Move over Dave Ramsey. Here come Kingdom Advisors.
Faith-based financial advice is a huge industry, with Dave Ramsey perhaps the most successful at helping financial advisors target the lucrative niche market of Christian investors.
But one group, Kingdom Advisors, appears to continue to make inroads with some of the largest financial advisor firms in the industry, including Edward Jones, LPL Financial and Ameriprise Financial, particularly through its “Certified Kingdom Advisor” certification.
“We celebrate the leadership of large firms like Edward Jones in supporting their Christian financial advisors,” according to a recent LinkedIn post by Kingdom Advisors.
While Kingdom advisors has been up and running for decades, its relationship with Edward Jones started in 2023.
The firm’s CEO Rob West and others recently met with more than 175 Edward Jones advisors in St. Louis for a “Faith & Finance Forum” focused on values-based investing, according to the LinkedIn message.

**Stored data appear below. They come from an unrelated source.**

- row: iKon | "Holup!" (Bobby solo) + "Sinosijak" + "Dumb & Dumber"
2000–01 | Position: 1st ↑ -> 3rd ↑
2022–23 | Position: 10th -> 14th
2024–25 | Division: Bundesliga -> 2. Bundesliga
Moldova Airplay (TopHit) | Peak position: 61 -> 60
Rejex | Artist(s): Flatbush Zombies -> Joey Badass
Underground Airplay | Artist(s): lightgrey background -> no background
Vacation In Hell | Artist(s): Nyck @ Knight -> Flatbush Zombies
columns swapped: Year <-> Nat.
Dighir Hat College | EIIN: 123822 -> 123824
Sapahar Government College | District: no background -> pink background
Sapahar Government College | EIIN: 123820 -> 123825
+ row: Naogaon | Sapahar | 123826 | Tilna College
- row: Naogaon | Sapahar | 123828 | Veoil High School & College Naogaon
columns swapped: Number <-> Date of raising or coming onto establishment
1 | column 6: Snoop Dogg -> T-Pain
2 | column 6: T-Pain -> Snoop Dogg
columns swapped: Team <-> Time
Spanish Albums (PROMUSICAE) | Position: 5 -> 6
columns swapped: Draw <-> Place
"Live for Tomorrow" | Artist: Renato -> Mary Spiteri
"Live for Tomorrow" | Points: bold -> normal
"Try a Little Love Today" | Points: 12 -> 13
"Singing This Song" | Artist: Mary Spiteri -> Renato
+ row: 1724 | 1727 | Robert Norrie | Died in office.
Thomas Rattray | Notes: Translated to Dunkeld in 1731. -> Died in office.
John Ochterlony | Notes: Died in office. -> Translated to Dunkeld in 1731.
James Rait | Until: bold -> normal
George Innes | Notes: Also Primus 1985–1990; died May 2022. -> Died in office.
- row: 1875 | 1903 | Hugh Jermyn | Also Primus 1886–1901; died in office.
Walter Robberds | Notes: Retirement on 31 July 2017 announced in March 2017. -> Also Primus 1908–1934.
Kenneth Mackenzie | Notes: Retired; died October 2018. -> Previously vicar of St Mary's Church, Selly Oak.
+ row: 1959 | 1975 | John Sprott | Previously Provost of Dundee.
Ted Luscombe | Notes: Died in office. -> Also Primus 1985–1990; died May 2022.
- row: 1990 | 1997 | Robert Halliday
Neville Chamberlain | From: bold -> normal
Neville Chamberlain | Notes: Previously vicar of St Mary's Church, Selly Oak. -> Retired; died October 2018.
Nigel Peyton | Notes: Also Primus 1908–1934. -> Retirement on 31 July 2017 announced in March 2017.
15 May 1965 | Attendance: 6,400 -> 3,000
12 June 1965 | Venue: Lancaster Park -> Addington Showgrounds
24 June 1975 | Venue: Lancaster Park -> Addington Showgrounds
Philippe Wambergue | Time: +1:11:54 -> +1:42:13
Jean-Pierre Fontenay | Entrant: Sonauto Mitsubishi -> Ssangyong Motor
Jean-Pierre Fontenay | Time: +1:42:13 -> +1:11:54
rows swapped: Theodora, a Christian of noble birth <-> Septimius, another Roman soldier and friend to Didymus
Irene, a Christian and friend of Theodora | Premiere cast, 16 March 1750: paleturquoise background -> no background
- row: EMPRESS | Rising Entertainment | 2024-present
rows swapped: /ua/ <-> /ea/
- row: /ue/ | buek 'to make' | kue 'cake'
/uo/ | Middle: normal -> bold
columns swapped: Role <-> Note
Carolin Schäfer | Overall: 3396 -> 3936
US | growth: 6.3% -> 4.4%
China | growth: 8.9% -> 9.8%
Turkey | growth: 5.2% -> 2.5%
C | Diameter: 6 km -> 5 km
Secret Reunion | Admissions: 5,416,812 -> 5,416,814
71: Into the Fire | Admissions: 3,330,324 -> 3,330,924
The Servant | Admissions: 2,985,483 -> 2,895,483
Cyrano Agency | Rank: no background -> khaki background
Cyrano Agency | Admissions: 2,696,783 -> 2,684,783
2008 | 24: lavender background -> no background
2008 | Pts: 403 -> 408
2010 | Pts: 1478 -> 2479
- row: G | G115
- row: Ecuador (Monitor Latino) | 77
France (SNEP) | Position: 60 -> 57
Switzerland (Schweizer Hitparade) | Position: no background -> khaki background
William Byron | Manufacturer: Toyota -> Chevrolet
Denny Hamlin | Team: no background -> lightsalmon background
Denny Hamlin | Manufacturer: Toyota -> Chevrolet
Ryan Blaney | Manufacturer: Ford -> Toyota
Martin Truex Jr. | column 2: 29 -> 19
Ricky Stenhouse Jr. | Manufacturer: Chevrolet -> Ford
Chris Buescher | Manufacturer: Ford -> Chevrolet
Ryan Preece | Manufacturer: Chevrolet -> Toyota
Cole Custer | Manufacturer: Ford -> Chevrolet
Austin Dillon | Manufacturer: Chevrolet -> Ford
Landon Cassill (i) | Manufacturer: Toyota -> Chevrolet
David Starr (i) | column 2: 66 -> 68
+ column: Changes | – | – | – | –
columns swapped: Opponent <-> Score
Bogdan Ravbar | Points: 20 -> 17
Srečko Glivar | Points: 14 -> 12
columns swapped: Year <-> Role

According to a report this year by Kingdom Advisors, its network at Edward Jones was established two years ago and has grown quickly to connect with hundreds of advisors.
“By April 2025, over 135 advisors at Edward Jones had earned the Certified Kingdom Advisor designation, and over 100 more were studying to earn it,” according to the report, which states that more than two dozen large firms have approved the Certified Kingdom Designation for advisors.
The benefits of the designation, according to the company’s website, include: building deeper relationships with clients “by helping people manage God’s money God’s way;” access to study groups; and attracting “values-aligned clients by showcasing the distinctiveness of a biblical worldview.”
The target market for such a designation is huge, according to the report. “Christian church members hold an estimated 49.7% of the stock, bond, and mutual fund investments in America today, or $22.4 trillion in public market investments,” the report states.
West, the CEO of Kingdom Advisors, did not return calls this week to comment.
A spokesperson for Edward Jones wrote in an email: “To support our commitment to serving more clients more completely, we invest in the development of our branch teams by covering the cost of 24 industry designations that demonstrate the breadth and depth of their knowledge. These include specialized credentials such as the Accredited Behavioral Finance Professional, Certified Exit Planning Advisor, and Certified Kingdom Advisor.”
The business of financial advisor designations at times requires careful navigation. Is the training the advisor receives as an area specialist truly germane to his or her clients’ financial needs, or is the title simply window dressing for advisors’ business cards as they attempt to win more clients and referrals?
And issues of faith can also be tricky for large, highly-regulated companies like brokerage firms to navigate.
“This designation has been around for a while now, and some broker-dealers in the past didn’t allow it but may have changed their thinking,” said one senior industry executive who spoke privately to InvestmentNews about the matter. “The worry was it could somehow be misleading.”
Dave Ramsey is perhaps the most high-profile and influential Christian financial guru in the market today.
Ramsey isn’t a licensed broker or financial advisor, but focuses on personal finance in his books and various radio shows and media appearances.
As InvestmentNews has previously reported, a small but motivated group of financial advisors pay Ramsey’s business, Ramsey Solutions, a fee for client referrals routed through his website that turn into “red hot” prospects, as some industry executives have said in the past, because of customers’ fervor and devotion to Ramsey’s financial nostrums.